Patients can now undergo systemic therapy alone — specifically, targeted therapy with sunitinib (Sutent, Pfizer).
This is supported by the results of the international CARMENA trial, which evaluated the effectiveness of nephrectomy.
The randomized study of 450 patients with low and intermediate risk demonstrated that patients treated with sunitinib alone had survival rates that were not inferior to those who underwent surgery followed by sunitinib (18.4 months vs. 13.9 months).
The study results were presented at the 2018 ASCO Annual Meeting and published in the New England Journal of Medicine (NEJM).
“This study has turned the current paradigm of kidney cancer treatment upside down,” stated Dr. Monty Pal, MD, from City of Hope Cancer Center, during a press conference held in Los Angeles dedicated to the findings.
He explained that while targeted treatments like sunitinib have significantly improved survival for these patients over the past decade, oncologists had continued to favor surgery to remove the kidney — believing it to be the better approach.

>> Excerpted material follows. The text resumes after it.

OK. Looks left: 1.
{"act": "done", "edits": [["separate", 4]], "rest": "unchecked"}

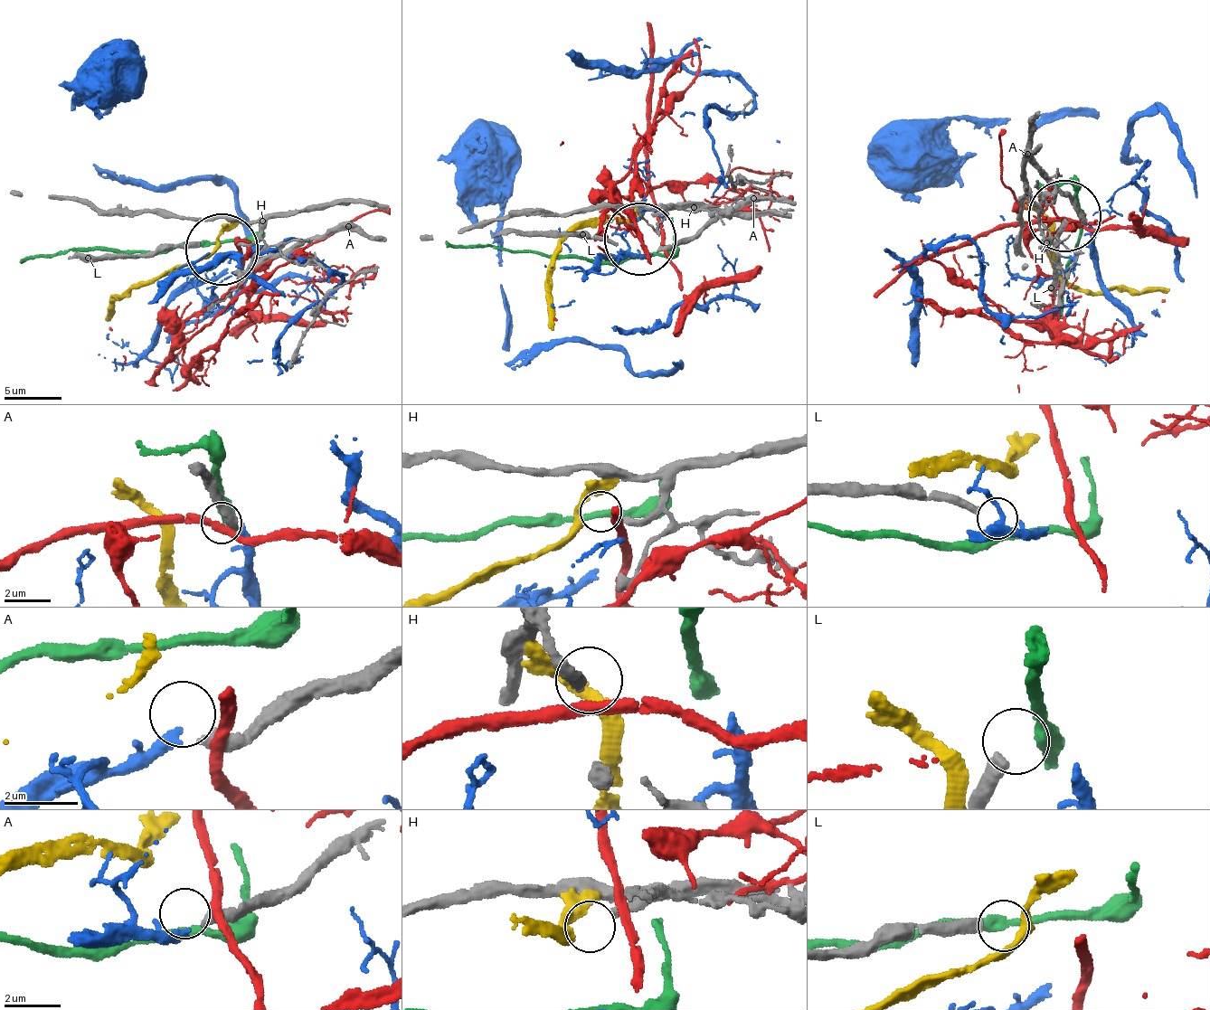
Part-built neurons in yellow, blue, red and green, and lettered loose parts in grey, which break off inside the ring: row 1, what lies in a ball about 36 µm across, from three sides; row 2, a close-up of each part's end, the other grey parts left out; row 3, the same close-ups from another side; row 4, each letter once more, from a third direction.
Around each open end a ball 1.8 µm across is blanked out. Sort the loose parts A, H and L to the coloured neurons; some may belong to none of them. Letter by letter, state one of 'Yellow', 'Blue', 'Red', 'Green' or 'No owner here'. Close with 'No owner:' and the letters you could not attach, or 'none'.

However, this perception and practice were mostly based on retrospective national registry data, which “lack high confirmation strength,” Pal noted.
Some experts have pointed out that the new results require deeper examination.
Not everyone agrees.
In an editorial accompanying the study in NEJM, Drs. Robert Motzer and Paul Russo from Memorial Sloan Kettering Cancer Center in New York remarked:
“It’s not surprising these results emerged, as the study mostly involved low-risk patients.”
Indeed, 43% of enrolled patients were classified as low-risk.